When the Dark does what the Dark does best, it's Dark Supreme! This shameful paraphrase of the Deathstars doesn't necessarily set the tone of the Down the Drain EP... neither does the artist's presentation of his work: "a shitty guy stuck in the past doing shitty music and terrible VHS video from a shitty city". The city in question is Besançon. As for the rest, Jérôme Josselin aka Joss is also behind the Impure Muzik label, guitarist with instrumental rock band Féroces and a member of early 2000s screamo band Gantz. With Dark Supreme, his darker side and his cinephilia are expressed through hypnotic, captivating electronic music with multiple references.
We must take a second look at the artist's communication: while it may seem parodic in its overplay of gothitude, and absolutely delectable, the music is no joke (or else it would be a killing one).
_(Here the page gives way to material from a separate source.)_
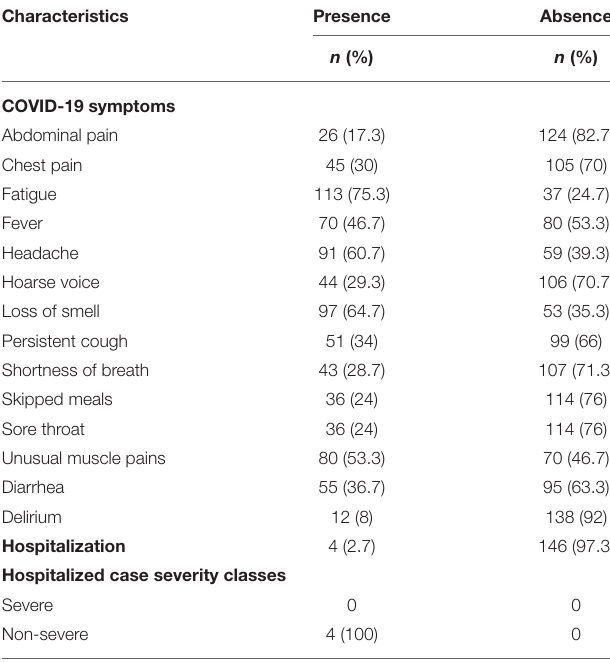
TABLE 7 | Multiple logistic regression for the association between the dietary intake and the occurrence of COVID-19.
From the very titles of the tracks, there's a declaration of love to more or less independent cinema: the vampire children of Morse, the ritual hallucinations and mourning of Midsommar, the Mad Max fans and post-apocalyptic weirdos hipsters of Bellflower... or even Jessica Jones (before you laugh, go and see David Tennant's performance: Kilgrave Made me do It, we would have gladly obeyed him too). The consequence of this cinephilia is a music that is inevitably expressive, communicative and narrative, where samples are used to colour the atmospheres with all their pessimism.
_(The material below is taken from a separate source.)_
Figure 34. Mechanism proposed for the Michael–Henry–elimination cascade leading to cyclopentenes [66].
In the Dark You Can See Everything's gothic vocals, which are at once raw wails and obscure incantations, and the opaque layers that envelop us, along with the oppressive industrial rhythm, capture our attention: creatures of the night prowl around, carrying their despair with them. Between post-punk and darksynth (God is LSD and its visceral explosions of rage), hallucinatory atmospheric wanderings (A James Bond Car for Drunk), flashes of shoegaze, cold wave and 80s melancholy (Kilgrave Made me do It and its The Cure-esque take on hardcore punk, and vice versa) and the thick, crushing bass of the menacing Nevermind What's Been Selling, It's What You're Buying and this return to a colder, more industrial sound that cites Fight Club more than Fugazi, Dark Supreme varies the pleasures and shades of black. There's never a dull moment for the listeners, captive in a spider's web of spleen and synthetic darkness.
Down the Drain is an EP that fascinates and attracts in more ways than one: first of all, there's the ultra-goth second degree that amuses us so much, then all the quotes and references to the world of images moving on a screen that are always fun to spot... But above all, there's the music. Dark Supreme alternates between the poignant and the threatening, the organic and the industrial, the nod to the past and a definite modernity in the way it borrows and mixes genres, from the neon-filled rains of a cyberpunk future to the greyish rains of the 80s. Down the Drain is a curiosity which, with just five tracks, is rich and seductive, even addictive. So drown yourself in the cold nothingness with him.